I agree with Thomrey on how I wasn't sure how the first picture was going but now it looks great. It's a very interesting style (which I like) and I am looking forward to seeing how it unfolds. Keep it up!

----------


## Chashio

This reminds me of the main city in Fairyland Below, from Catherynne M. Valente's series.  :Smile:  I'm enjoying your progress on this.

----------


## Falconius

I couldn't tell at all where this was going at the beginning, but apparently it was to a very fun style.  Definitely a vary fairyesque vibe going on.

----------


## Greg

Okie doke, I have not had anywhere near as much time as I was expecting to work on this over the last couple of days, so I don't know if it will be completely completed by the end of the challenge...  :Confused: 

But still, I've got a day left and I'm going to try!  :Very Happy: 

Thanks Chashio and Falconius for saying so.

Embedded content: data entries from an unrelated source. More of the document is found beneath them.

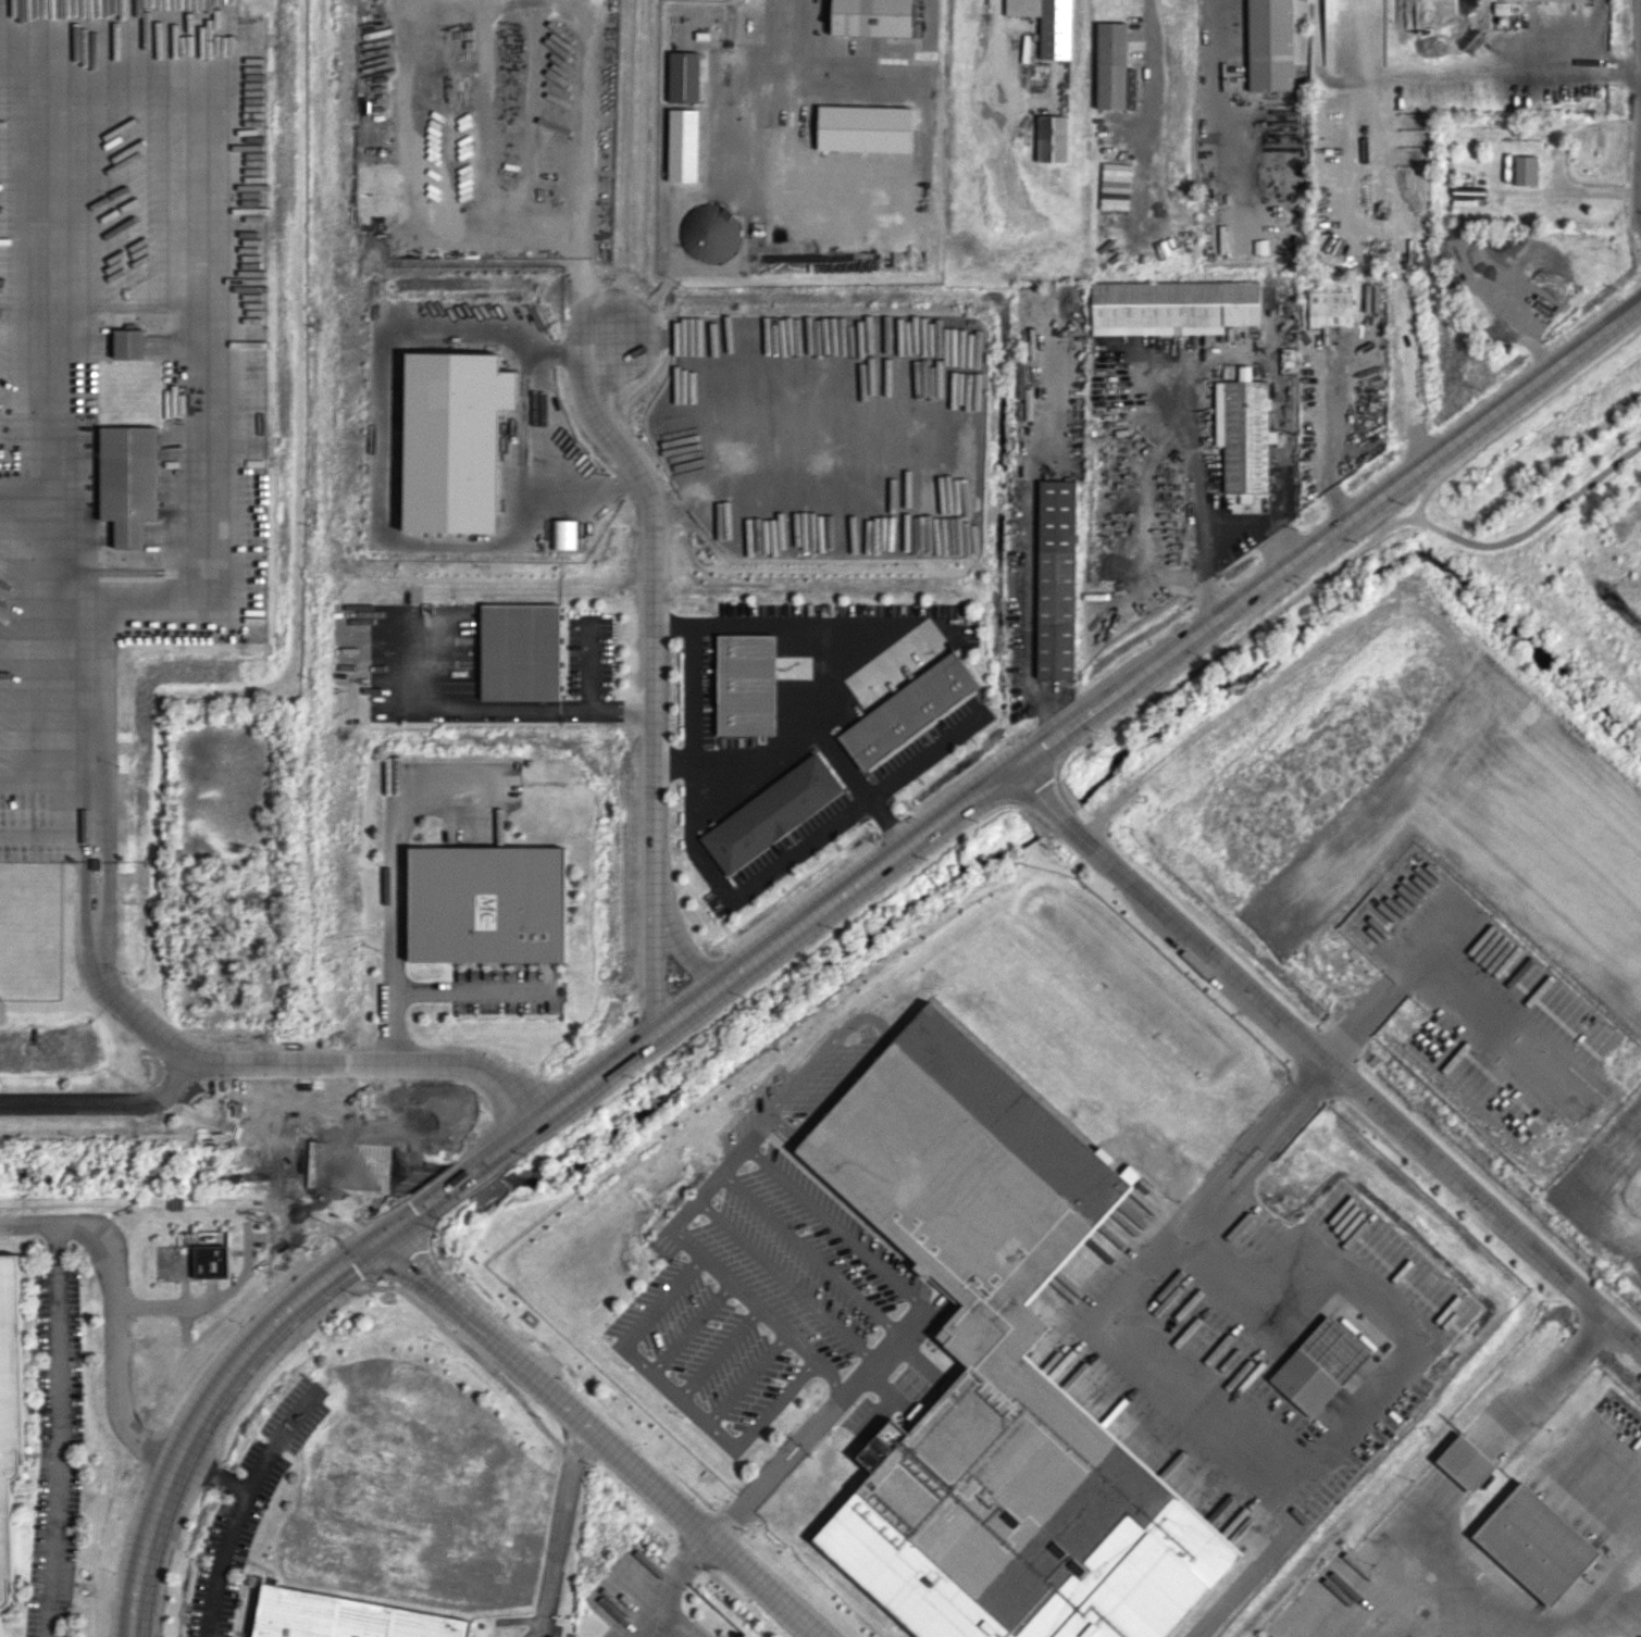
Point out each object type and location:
building: (1583, 0)
building: (874, 18)
building: (1047, 24)
road: (1596, 33)
building: (1270, 45)
road: (1151, 64)
building: (1111, 65)
building: (684, 76)
building: (1052, 138)
road: (1388, 144)
building: (1525, 170)
road: (1640, 183)
building: (710, 232)
building: (1524, 293)
building: (1173, 306)
building: (1330, 308)
building: (129, 343)
road: (541, 351)
road: (573, 354)
building: (1244, 372)
road: (216, 404)
road: (378, 412)
road: (1520, 416)
building: (1243, 434)
building: (454, 440)
road: (1323, 450)
road: (627, 479)
building: (129, 481)
road: (1196, 487)
road: (566, 501)
building: (565, 534)
road: (1376, 534)
road: (509, 535)
building: (1055, 579)
road: (1030, 596)
road: (652, 617)
road: (1179, 642)
building: (521, 651)
road: (587, 666)
road: (692, 675)
building: (746, 684)
road: (537, 708)
building: (908, 710)
road: (802, 737)
road: (49, 777)
building: (772, 813)
road: (49, 834)
road: (99, 860)
road: (393, 881)
building: (487, 904)
road: (824, 925)
road: (689, 956)
road: (1433, 965)
road: (651, 978)
road: (467, 990)
road: (689, 1009)
road: (159, 1035)
road: (1326, 1059)
road: (357, 1061)
road: (453, 1062)
road: (104, 1095)
road: (568, 1098)
road: (1265, 1120)
road: (1282, 1135)
road: (336, 1155)
road: (328, 1159)
building: (1130, 1173)
road: (451, 1184)
road: (474, 1186)
road: (711, 1187)
road: (126, 1201)
road: (404, 1221)
road: (318, 1231)
road: (327, 1237)
road: (410, 1244)
road: (879, 1267)
road: (369, 1281)
road: (201, 1300)
road: (668, 1302)
road: (760, 1310)
road: (111, 1314)
road: (301, 1326)
road: (692, 1326)
road: (719, 1352)
building: (1320, 1366)
building: (997, 1372)
road: (745, 1377)
road: (547, 1388)
road: (682, 1398)
road: (774, 1406)
road: (210, 1409)
road: (1227, 1419)
road: (55, 1430)
building: (10, 1442)
building: (1466, 1462)
road: (778, 1465)
road: (217, 1475)
road: (559, 1536)
road: (233, 1539)
building: (1536, 1543)
road: (665, 1587)
road: (765, 1587)
building: (347, 1617)
building: (743, 1636)

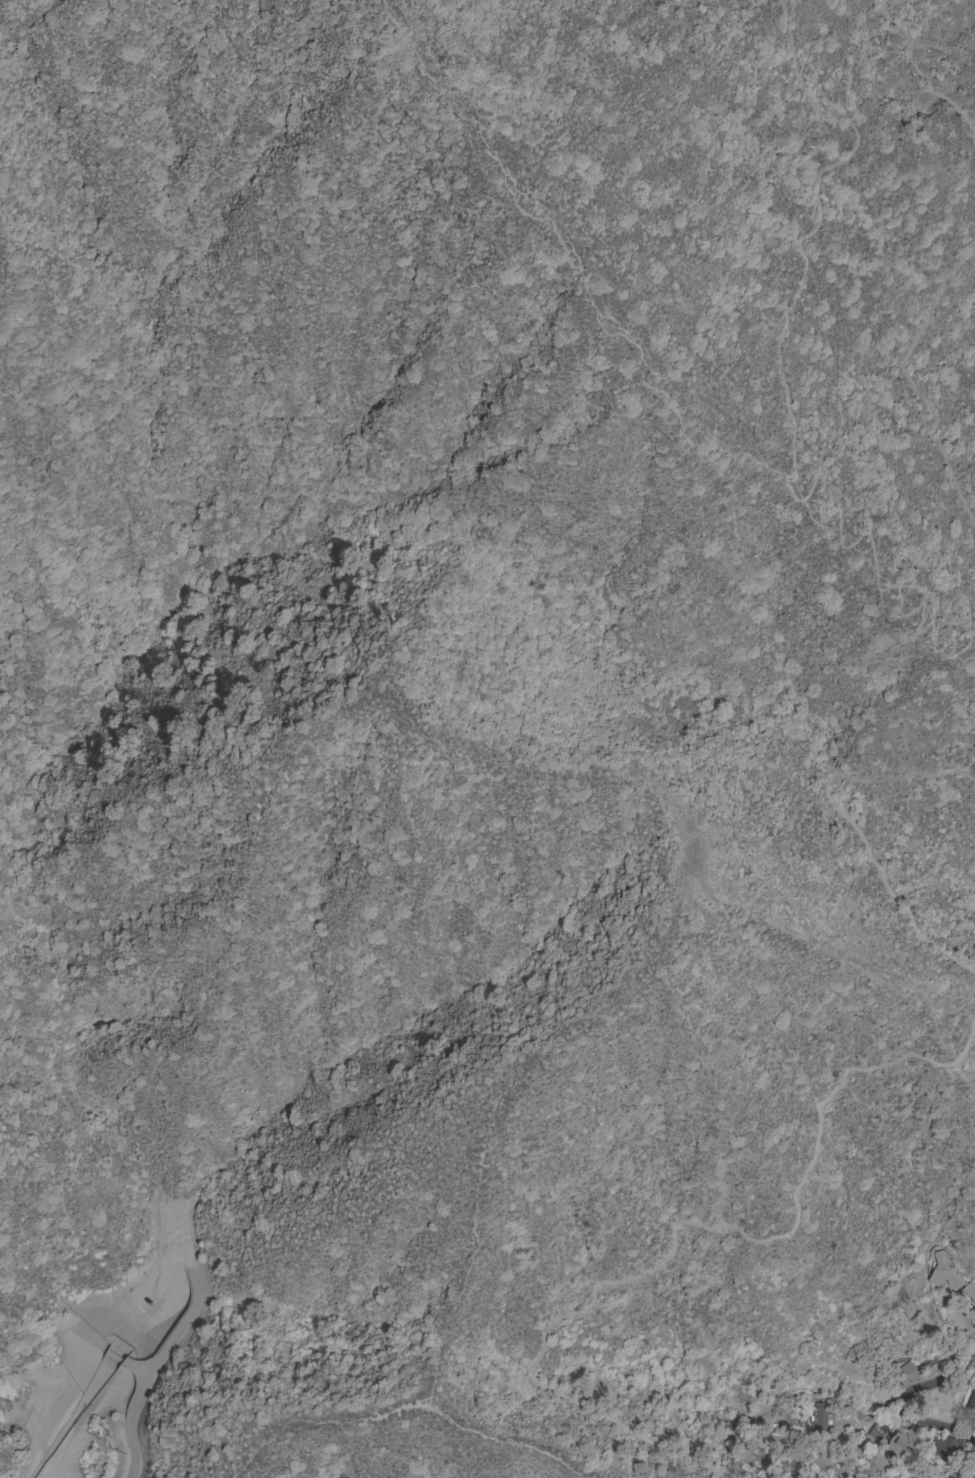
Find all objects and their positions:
road: (915, 79)
road: (521, 184)
road: (907, 385)
road: (819, 528)
road: (846, 824)
road: (682, 1224)
building: (949, 1276)
building: (974, 1327)
road: (147, 1362)
building: (912, 1371)
road: (934, 1382)
building: (971, 1405)
building: (820, 1419)
road: (937, 1426)
building: (877, 1432)
building: (895, 1445)
building: (943, 1448)
road: (745, 1476)
building: (973, 1477)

I didn't really think about that until you mentioned it, but yeah, I guess it is kind of a fairytale-esque style.  :Smile: 

Anywho, if I don't get around to doing anymore to this before the end, here is the most up-to-date version and in many ways is very much towards a final piece anyway!  :Smile: 
### Latest WIP ###

----------


## Chashio

Ooh  :Smile:  Nice update.

----------


## Tonnichiwa

It's been a while since I've looked at this but I gotta say GLS that I love it! Great job!. I love the buildings and the great stair that leads to the tower. I love the way you composed it and gave us a story to go with it.

----------


## Greg

Okay, it could be better and a bit more polished perhaps, but it's half midnight here and I want to go to bed! So here is SILVER HOLLOW in all her cavernous glory:

### Latest WIP ###


Thank you to everyone who helped me along the way with their constructive and kind comments!  :Smile: 

I hope you like it. It certainly grew bigger and bigger and more time consuming and the end week just flew by without me able to work on it much! Anyway, enough of the idle sleepy talk, decide for yourselves whether you think it fulfils the challenge criteria or not; regardless it was a good learning experience for me making a map in a different kind of style.  :Smile:

----------